On the mean radius of quasiconformal mappings

TL;DR

This paper introduces a new class of quasiconformal mappings called BIP maps, analyzes their mean radius growth, and demonstrates their asymptotic quasiconformality through the properties of their Zorich transform.

Contribution

The paper defines BIP maps with bounded derivative properties and proves their mean radius function's logarithm is bi-Lipschitz, advancing understanding of quasiconformal map behavior.

Findings

BIP maps form a new subclass of quasiconformal mappings.

The logarithmic mean radius function for BIP maps is bi-Lipschitz.
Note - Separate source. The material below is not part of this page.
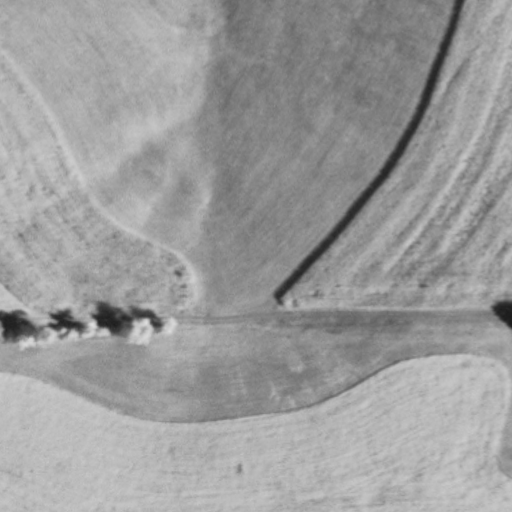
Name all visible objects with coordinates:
crop: (255, 157)
crop: (256, 413)
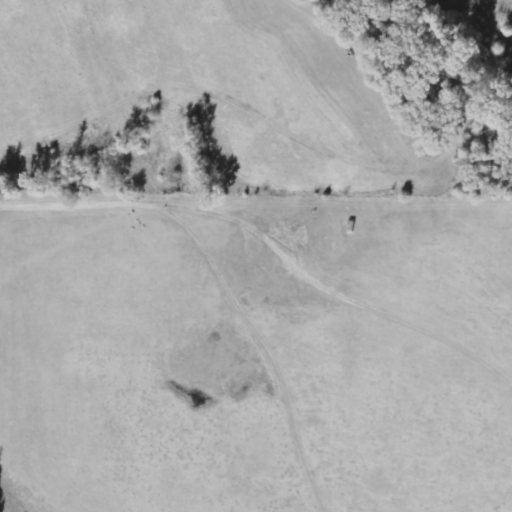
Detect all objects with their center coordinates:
road: (266, 223)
Asymptotic representations of BIP maps are quasiconformal via Zorich transform analysis.

Abstract

We study the mean radius growth function for quasiconformal mappings. We give a new sub-class of quasiconformal mappings in $\mathbb{R}^n$, for $n\geq 2$, called bounded integrable parameterization mappings, or BIP maps for short. These have the property that the restriction of the Zorich transform to each slice has uniformly bounded derivative in $L^{n/(n-1)}$. For BIP maps, the logarithmic transform of the mean radius function is bi-Lipschitz. We then apply our result to BIP maps with simple infinitesimal spaces to show that the asymptotic representation is indeed quasiconformal by showing that its Zorich transform is a bi-Lipschitz map.